In un’altra città o in un’altra zona di Vasto, Pannamore avrebbe potuto essere un locale di lusso, scelto da chi ha possibilità di spendere e non ama pizzelle, tarallucci e gli altri ottimi dolci della tradizione. E invece la scelta vincente è stata proprio quella di posizionarsi in un quartiere normale, dove si parcheggia facilmente e si può andare senza badare a come si è vestiti, prima e dopo il lavoro. Il bello è che poi la pasticceria d’eccellenza e il gelato vantano un prezzo contenuto: 15 euro al kg. I dolci più elaborati sono venduti a 18-22 euro al kg, ma solo perché le decorazioni implicano lunghe ore di lavoro dei maestri pasticceri.
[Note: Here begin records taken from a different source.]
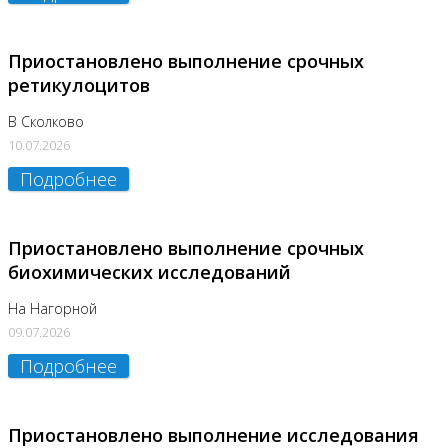
Приостановлено выполнение срочных
ретикулоцитов
В Сколково
10.07.2026
Подробнее
Приостановлено выполнение срочных
биохимических исследований
На Нагорной
09.07.2026
Подробнее
Приостановлено выполнение исследования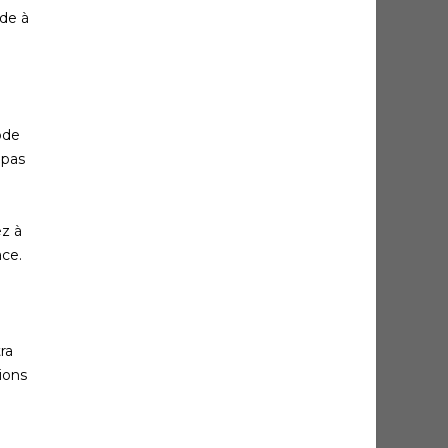
ide à
ode
epas
ez à
ace.
ra
ions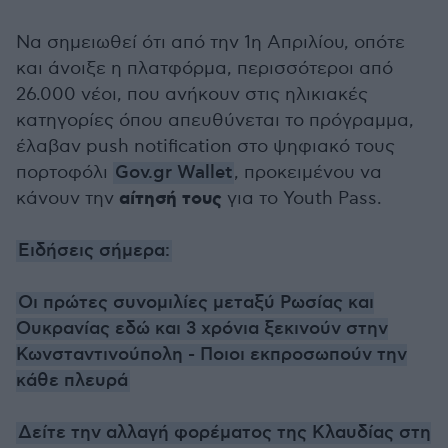
Να σημειωθεί ότι από την 1η Απριλίου, οπότε
και άνοιξε η πλατφόρμα, περισσότεροι από
26.000 νέοι, που ανήκουν στις ηλικιακές
κατηγορίες όπου απευθύνεται το πρόγραμμα,
έλαβαν push notification στο ψηφιακό τους
πορτοφόλι
Gov.gr Wallet
, προκειμένου να
αίτησή τους
κάνουν την
για το Youth Pass.
Ειδήσεις σήμερα:
Οι πρώτες συνομιλίες μεταξύ Ρωσίας και
Ουκρανίας εδώ και 3 χρόνια ξεκινούν στην
Κωνσταντινούπολη - Ποιοι εκπροσωπούν την
κάθε πλευρά
Δείτε την αλλαγή φορέματος της Κλαυδίας στη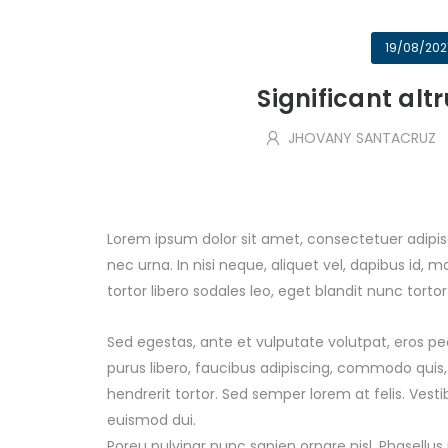
19/08/202
Significant alt
JHOVANY SANTACRUZ
Lorem ipsum dolor sit amet, consectetuer adipisci
nec urna. In nisi neque, aliquet vel, dapibus id, mat
tortor libero sodales leo, eget blandit nunc tortor
Sed egestas, ante et vulputate volutpat, eros pe
purus libero, faucibus adipiscing, commodo quis,
hendrerit tortor. Sed semper lorem at felis. Vest
euismod dui.
Poreu pulvinar nunc sapien ornare nisl. Phasellu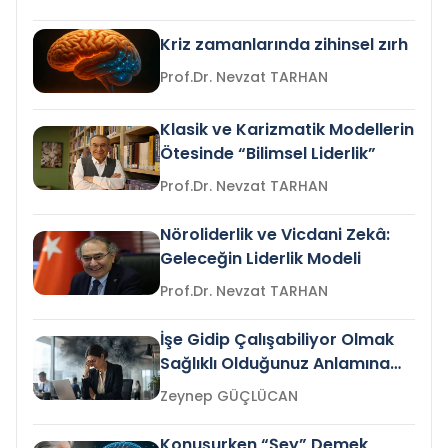
Kriz zamanlarında zihinsel zırh
Prof.Dr. Nevzat TARHAN
Klasik ve Karizmatik Modellerin
Ötesinde “Bilimsel Liderlik”
Prof.Dr. Nevzat TARHAN
Nöroliderlik ve Vicdani Zekâ:
Geleceğin Liderlik Modeli
Prof.Dr. Nevzat TARHAN
İşe Gidip Çalışabiliyor Olmak
Sağlıklı Olduğunuz Anlamına
Gelir mi?
Zeynep GÜÇLÜCAN
Konuşurken “Şey” Demek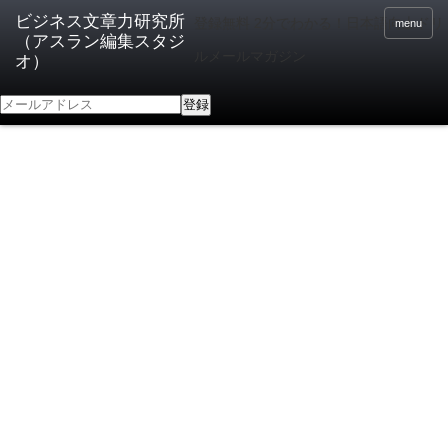
登録無料 2分でわかる！日本語向上ドリ
menu
ルメールマガジン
Certo, affitti e altri servizi hanno costi diversi, ma un chilo di burro costa più o meno lo stesso in tutta Italia, per cui qualche domanda i gestori di locali del Nord potrebbero farsela. «Quando devo alzare i prezzi lo faccio sempre di malavoglia» spiega Radoccia, cui invece sembra molto importante investire in ricerca e coordinare la sua squadra dando spazio a ciascuno. Negli anni ’90 è stato tra i primi a importare dalla Francia la mousse e senz’altro l’idea di limitare al massimo l’uso dei liquori nei dolci è sua. Ma a differenza di molti imprenditori, non ha ansie e smanie di protagonismo. «Credo nel lavoro di gruppo e mi fido molto dei più esperti dei miei collaboratori» spiega. Uno dei migliori è senz’altro il fratello Franco, che con l’agenzia Dispenser Studio si occupa della comunicazione di Pannamore. Lo stile è sobrio, le iniziative di marketing efficaci. Per lanciare la gelateria di Vasto Marina, hanno distribuito coni vuoti per tutto il lungomare.

Sperimentare non è mai tempo perso

Lo staff di Pannamore spesso passa intere giornate a sperimentare nuove creazioni, senza produrre niente di concreto; ma è grazie a quest’approccio che nascono i best seller. Pannamore non è solo il nome dei locali, è anche il gusto simbolo della pasticceria. Radoccia l’ha creato combinando mandorla e gianduia in un mix delicato e insieme facilmente riconoscibile. Il semifreddo al triplo cioccolato è sormontato da uno strano uccello alla frutta, quello alla gianduia sembra vagamente un tostapane: ma al posto del pane ci sono dei bei fiori gialli. Saint Honoré qui diventa una torta moderna da cui strabordano splendide fragole. Le forme delle torte nuziali sono sempre scenografiche, ma giocando con colori vicini tra loro e grazie a decorazioni in zucchero che sono vere sculture, il buon gusto e la bontà vanno d’accordo. Piacciono molto anche i dolci monoporzione, che riproducono in un cucchiaio le creazioni dei pasticceri. Tra le più vendute in questo formato c’è la torta Noisette, creata nel 2003 per un concorso da Emmanuele Forcone, ormai da anni faro creativo di Pannamore. Come ogni pasticcere contemporaneo, Forcone non disdegna torte estreme, che concretizza nella serie Passione Esotica, ma di solito si concentra su ingredienti come nocciola, limone, yogurt, cioccolato. «Spesso si dice che siano gli ingredienti eccellenti a fare la differenza - spiega. - Ma è vero solo in parte. Ci vuole la tecnica giusta per trattarli e ci vuole il giusto gusto estetico per colpire il cliente. Si sperimenta sempre, certo, ma alla fine quello che conta davvero è che le tue creazioni piacciano».
Un mix ben riuscito di fantasia, talento e modestia.